Campamento bajo las estrellas junto al Tsiribihina

La noche nunca fue negra. Bajo una media luna incandescente y la insolencia de las estrellas del hemisferio sur, permanecí despierta en el interior de mi tienda montada sobre la arena.

Todavía siento las manitas de los niños del pueblo revolviéndome los cabellos, salvo durante los momentos en que deciden ir bailar o bañarse en la Tsiribihina, río que lame los bancos de arena y los tamarindos, y que terminará su curso más lejos, en el Canal de Mozambique. 

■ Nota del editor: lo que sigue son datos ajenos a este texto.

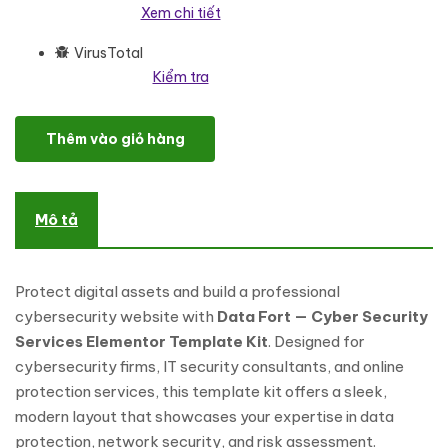
Xem chi tiết
VirusTotal
Kiểm tra
Data Fort — Cyber Security Services Elementor Template Kit Elem
Thêm vào giỏ hàng
Mô tả
Protect digital assets and build a professional
cybersecurity website with
Data Fort — Cyber Security
Services Elementor Template Kit
. Designed for
cybersecurity firms, IT security consultants, and online
protection services, this template kit offers a sleek,
modern layout that showcases your expertise in data
protection, network security, and risk assessment.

El suave descenso por el río

Tenemos cuatro días y cuatro noches para descubrir un trozo de Madagascar, con piraguas conducidas por nativos que apenas han salido de la adolescencia, transbordadores fluviales cargados de pescado seco y precipicios de color ocre que atraviesan la meseta de Bemaraha. Lejos de las fogatas en medio de la maleza, la vida resulta dulce en el río Tsiribihina y las voces rebotan a lo lejos, terminando su carrera sobre los papiros o las pequeñas plantaciones de mandioca.

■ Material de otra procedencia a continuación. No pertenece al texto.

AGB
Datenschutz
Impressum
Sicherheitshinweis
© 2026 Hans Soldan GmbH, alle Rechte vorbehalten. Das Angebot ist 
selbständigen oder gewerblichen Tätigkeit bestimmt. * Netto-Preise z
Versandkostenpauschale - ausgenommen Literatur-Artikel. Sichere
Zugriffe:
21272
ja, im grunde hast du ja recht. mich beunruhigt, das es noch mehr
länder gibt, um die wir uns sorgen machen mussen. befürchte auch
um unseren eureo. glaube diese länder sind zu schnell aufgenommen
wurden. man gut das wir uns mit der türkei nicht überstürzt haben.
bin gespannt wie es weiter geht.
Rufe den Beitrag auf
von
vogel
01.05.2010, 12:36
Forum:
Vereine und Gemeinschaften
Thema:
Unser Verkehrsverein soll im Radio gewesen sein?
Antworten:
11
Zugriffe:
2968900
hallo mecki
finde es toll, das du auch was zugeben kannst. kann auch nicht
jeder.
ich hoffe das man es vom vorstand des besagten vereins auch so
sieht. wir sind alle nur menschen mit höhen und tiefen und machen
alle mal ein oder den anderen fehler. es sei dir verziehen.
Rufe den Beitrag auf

Entre las vigas del barco descubrimos algunos pasajeros clandestinos. Una mantis religiosa, digna en todas circunstancias, y un gecko invisible, que tiene un canto característico.

La velada comenzó en el barco, atracado en los diques de arena de este pueblecito que no muestran los mapas. Adivino el menú del día. La gallina que vivía junto al motor ha dejado de cacarear.

La tripulación se entretiene preparando un ron exótico con limón verde y jengibre. Los niños se sientan a cantar con los labios quemados. Sus voces, a veces roncas y a veces infantiles, sorprenden por conseguir cantar al unísono, y en la oscuridad uno de ellos se pone a golpear al ritmo una caja metálica. El tema son los "Vazaha", el apodo que tienen los blancos, la religión, los ancestros y las monedas que se meten entre los dedos, al son de pagayas. Los cantos se vuelven más melancólicos a pesar del ritmo engañoso: tratan sobre esta divertida vida sobre el agua que persigue a estos hombres, siempre en movimiento.

Por medio de una lámpara de bolsillo, me encargo de sanar la herida de uno de ellos, la cual se ha infectado debido al agua salobre del río Tsiribihina. ¿Pero cómo impedir a un marino ir al agua? Mi vendaje no durará el tiempo de una canción.

@Nowmadnow

Las orillas habitadas del río Tsiribihina

El nuevo día comienza a las cuatro y media de la mañana. La tripulación se afana en frotar con vigor el casco del barco y todo el pueblo mete los pies el Tsiribihina para asearse y comenzar las primeras tareas domésticas. Burbujas de jabón se desplazan entre jacintos de agua.

Un enjambre de niños completamente excitados nos llevan de visita por el pueblo.

Convocadas por diminutos hombres, las familias salen con rapidez de sus chozas para ver a los Blancos, sin duda la atracción de esta mañana. El interés es mutuo, y el contacto, aunque falto de palabras, se basa en sonrisas tímidas e intensas miradas.

En este pueblo levantado sobre tierra arcillosa, las chozas muestran un aspecto frágil bajo sus tejados de corteza de baobab. Un lémur amaestrado, de pelaje rojo y ojos de iris amarillo, viene a perturbar el desayuno de un grupo de hombres sentados bajo un higo. El animal salta de un hombro hacia otro, cogiendo a su paso una galleta de arroz o un trozo de pastel seco. Moona, Mooona, canta un hombre colocándolo bajo su brazo: el lémur se calma en presencia de su dueño y termina con su comida lamiendo un poco de café restante en una taza de metal. Moona se duerme y dejamos el pueblo caminando sigilosamente, de puntillas.